2. If I can't prevent it, how do I retry the HttpRetriever Node by wrapping it in a Try-Catch block?
Some background. I have a very large workflow for crawling website data. It takes about 6 hours to run overnight but soon I'll want it to run continuously. Any problem that causes the workflow to stop is fatal so I am trying desperately to fix even the smallest issues.
Last week I finally upgraded from KNIME 2.12.1 to KNIME 3.1.1 and I've started to notice the workflow occassionally failing at the Palladian HttpRetriever node - throwing a ConcurrentModificationException error. When I crawl a webpage I do it in parallel with several HttpRetriever nodes calling a GET at the same time (just like a regular browser would load a webpage from many different sources).
In the past I've wrapped problematic nodes with a looping Try-Catch block to have the workflow retry rather than stop.
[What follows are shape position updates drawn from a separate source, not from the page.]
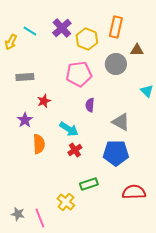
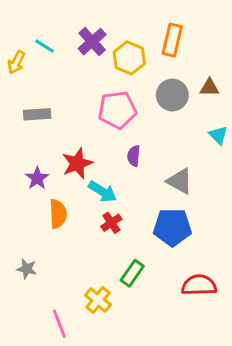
brown triangle: (137, 50) -> (209, 88), moved
red star: (44, 101) -> (77, 163), moved, size x1.5
green rectangle: (89, 184) -> (132, 273), turned -36
gray star: (18, 214) -> (27, 269), moved

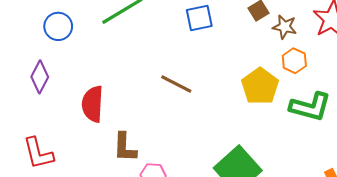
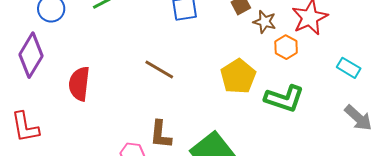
orange hexagon: (294, 61) -> (286, 47), moved
purple diamond: (40, 77) -> (31, 55), size x1.4
brown L-shape: (125, 147) -> (161, 134), moved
This is how I handled an intermittent problem writing to an overworked database:
Retry Database Writer Until Success (*)
(*) I posted my workflow at the bottom of the thread "How to handle the 15 minutes disconnect from twitter with knime twitter workflow"
Basically what I do is wrap the problematic node in a Try-Catch and then wrap that in a Recursive-Loop that loops until the node successfully completes what it was supposed to do. Rather complicated, but more on that later.
Unfortunately this technique doesn't work with the HttpRetriever Node because (I think) it is a two-port node - not a one-port node like the Database Writer. Consequently my other downstream nodes now complain that "Loop start and end nodes are not in the same workflow".
This is my theory about what is happening. The Try node pushes a call-block on top of the FlowVariable stack. The Catch node then pops that call-block off the top of the stack and allows the workflow to carry on. BUT the FlowVariables coming off the second data port of the HttpRetriever node (the Cookies data port) are now infected with the Try-Call-Block and are not Catched. This confuses the downstream Outer Loop-End which complains that "Loop start and end nodes are not in the same workflow".
It's complicated so I've attached some pictures. You can see the Try-Catch block around the HttpRetriever in the Inner Loop. And you can see the "Loop start and end nodes are not in the same workflow" error in the Outer Loop.
To fix my theory I tried adding another Catch to the second port of the HttpRetriever node. This is a bit weird but I've had some luck with this sort of thing in the past. No luck this time. But note here that the infection might still be leaking through the Recurisve Loop End port.
But looking at the big picture, this is all way too complicated for what I'm trying to do. All I want is an "On Error Try Again" loop which should be two nodes. Right now I'm up to 18 nodes and a very complicated mess!